Im Rahmen einer Provenienzforschung wurde kürzlich auch der goldene Löwe wissenschaftlich untersucht. Mit dieser Forschungsmethode will man Kunstwerke und -güter von Museen, Bibliotheken und Archiven untersuchen, die während der Zeit des Nationalsozialismus verfolgungsbedingt entzogen und bisher nicht zurückerstattet wurden. Außerdem sollen deren rechtmäßige Eigentümer ausfindig gemacht werden, um gemeinsam eine Lösung zur Klärung der Eigentumsfrage zu finden.

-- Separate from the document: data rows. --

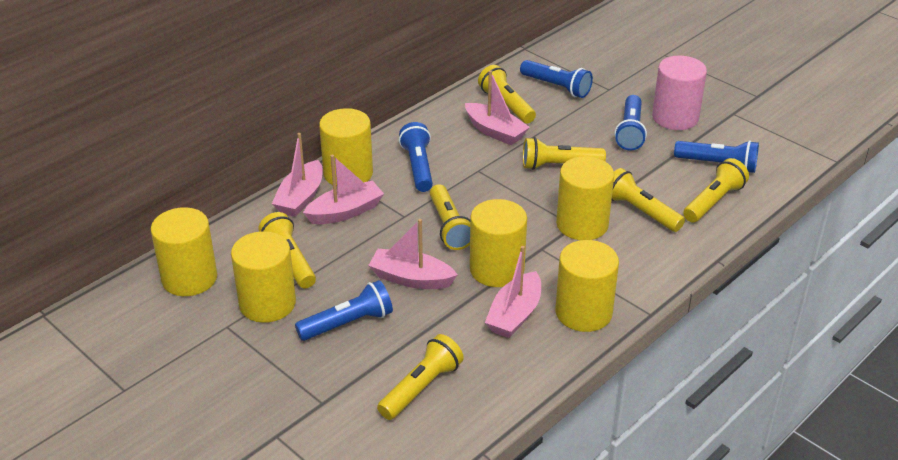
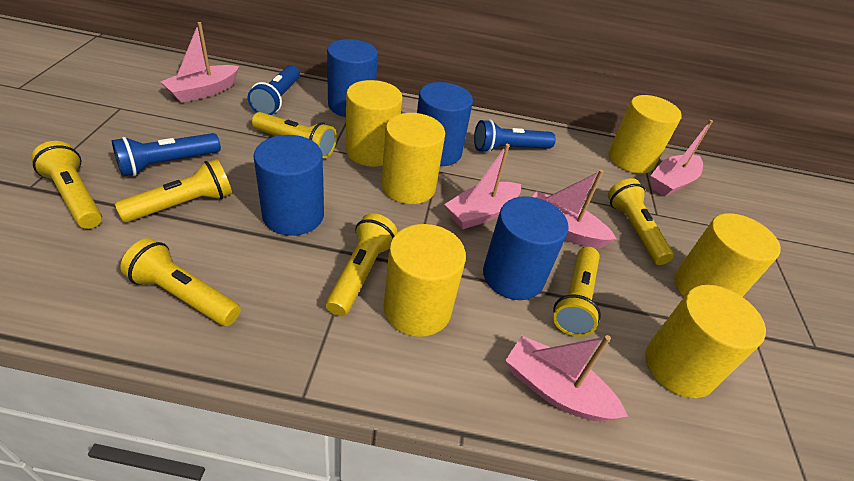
blue cylinder: none = 0 -> [253,135,324,236] [327,39,378,117] [417,82,473,166] [483,196,569,300] = 4
blue flashlight: [295,280,393,341] [399,122,433,192] [520,60,593,98] [615,95,647,150] [674,140,759,173] = 5 -> [112,133,221,177] [248,65,300,115] [474,119,556,153] = 3
pink cylinder: [652,56,707,130] = 1 -> none = 0

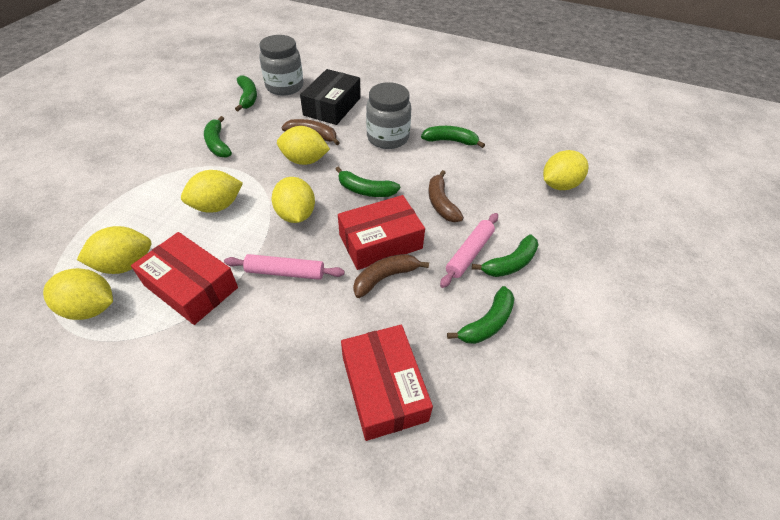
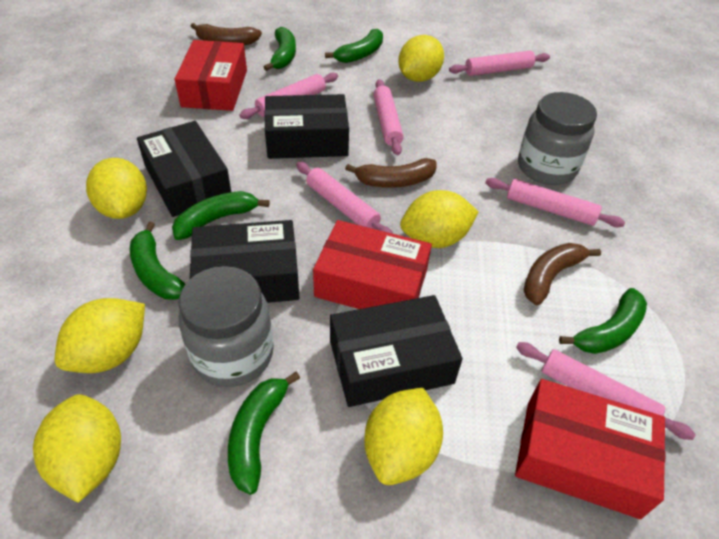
black box: [300,69,361,125] = 1 -> [137,121,231,217] [190,220,299,303] [265,94,349,159] [330,295,463,407] = 4
pink rolling pin: [224,254,345,280] [440,213,498,288] = 2 -> [239,72,338,119] [296,162,393,234] [373,79,403,155] [449,51,550,76] [485,178,625,227] [516,342,696,440] = 6

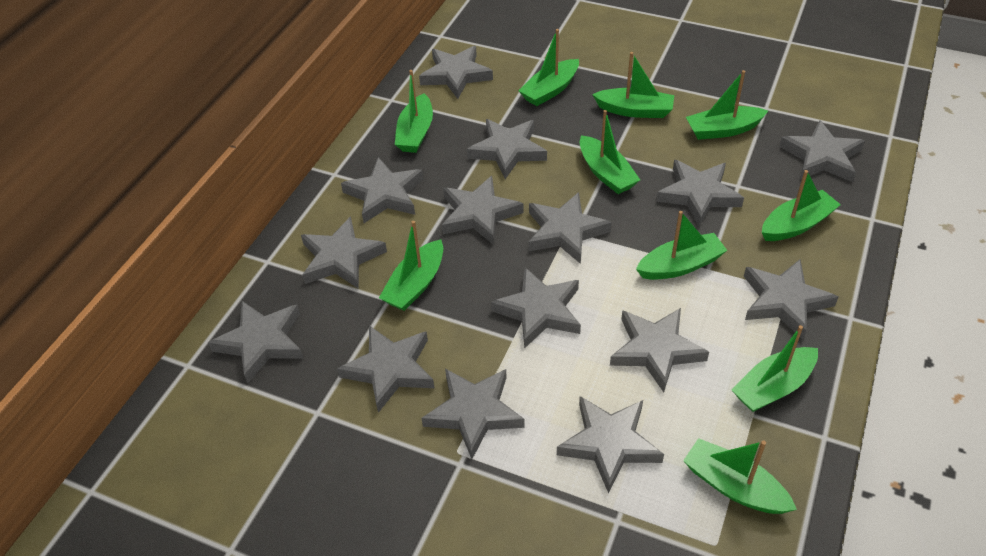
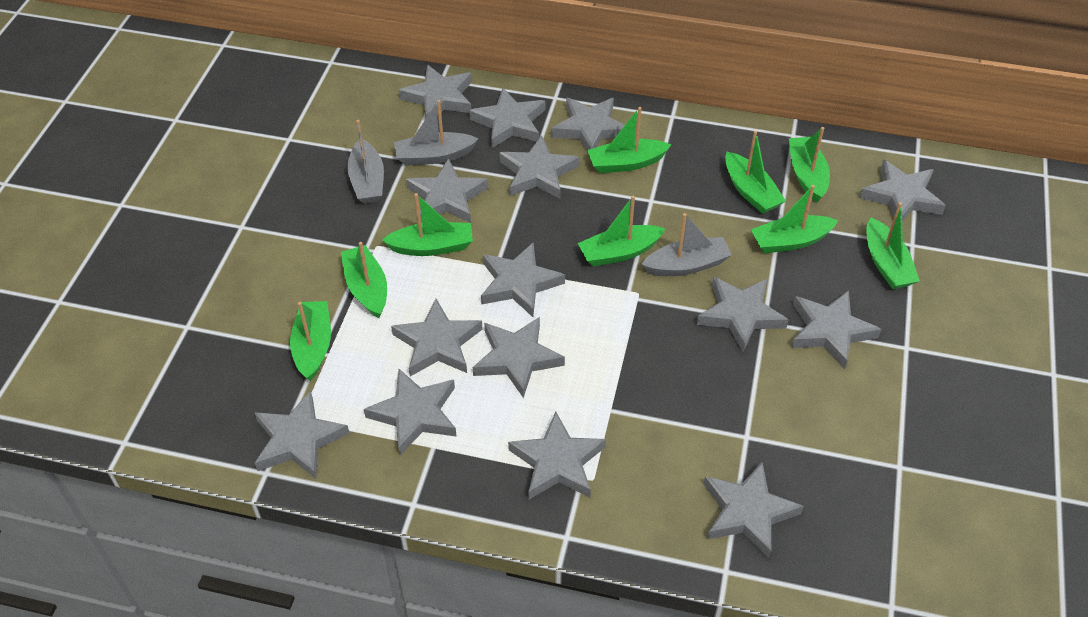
green boat: [379,221,443,311] [395,70,433,153] [518,29,579,106] [580,110,640,194] [592,52,674,118] [636,211,727,280] [683,438,797,514] [686,70,768,140] [731,325,818,412] [762,170,841,241] = 10 -> [290,301,331,381] [341,242,387,318] [382,193,473,256] [578,196,665,267] [587,107,671,173] [725,131,786,214] [751,185,839,253] [789,127,830,203] [867,202,920,289] = 9
grey boat: none = 0 -> [347,120,384,204] [394,100,479,166] [641,213,732,276] = 3

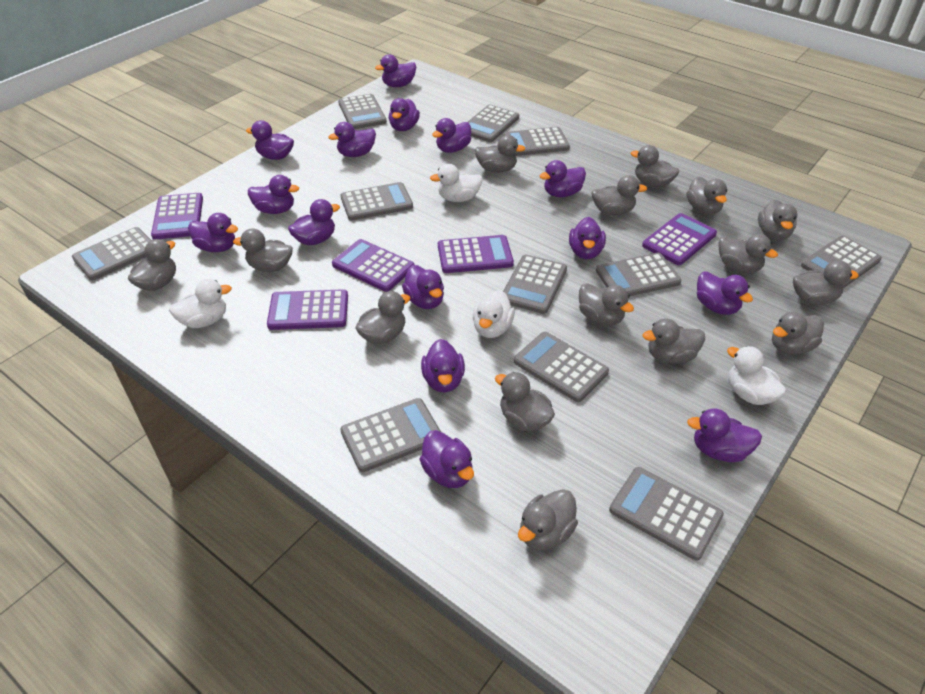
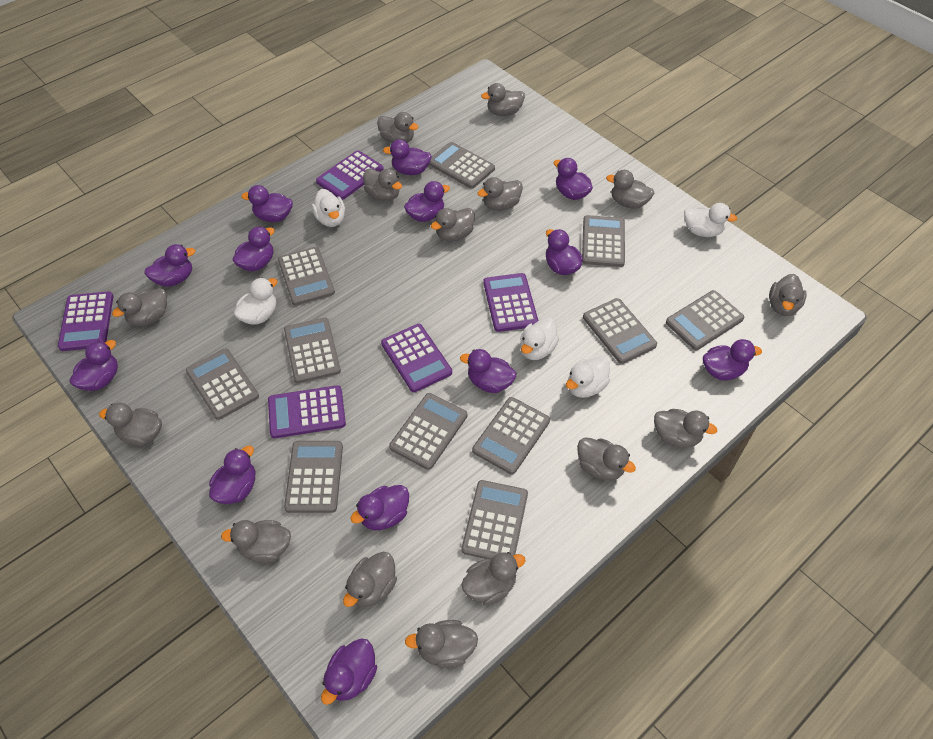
purple duck: [188,213,238,252] [246,120,294,160] [248,175,299,214] [288,199,340,245] [329,122,376,157] [375,55,416,87] [389,98,420,131] [402,265,444,309] [419,430,474,488] [421,339,465,393] [432,118,471,153] [540,160,586,197] [569,217,606,259] [687,408,762,462] [697,272,753,315] = 15 -> [70,340,118,391] [144,244,195,287] [209,446,255,504] [232,226,275,271] [241,185,293,222] [321,638,377,705] [350,485,409,530] [383,139,432,175] [404,181,450,222] [460,349,516,393] [546,229,583,275] [553,158,593,200] [703,339,762,380] = 13
white duck: [169,279,232,328] [430,164,482,202] [473,290,515,338] [727,346,786,405] = 4 -> [234,278,277,325] [312,189,345,227] [520,317,559,360] [566,356,610,398] [684,203,737,237] = 5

Auf Grundlage dieser Recherchen verhandelte die Stadt Bamberg mit dem rechtmäßigen Erben des Trinkgefäßes. Man einigte sich auf eine Ausgleichszahlung von 350 000 Euro, damit dass Kunststück dauerhaft in Bamberg bleiben kann. Die Finanzmittel für die Ausgleichszahlung stellten unter anderem die Kulturstiftung der Länder, die Oberfrankenstiftung, die Weltkulturerbestiftung Bamberg und die Hans-Friedrich-Oskar-Deis-Gedächtnis-Stiftung zur Verfügung.
"Ich bin glücklich und danke allen Beteiligten dafür", betonte Oberbürgermeister Andreas Starke bei der Präsentation, "dass nach 77 Jahren im Falle des Löwenpokals eine gerechte und faire Lösung gefunden werden konnte." Der zweite Erwerb der Figur sei auch ein Zeichen eines verantwortungsvollen Umgangs mit dem während der Zeit des Nationalsozialismus begangenen Unrechts.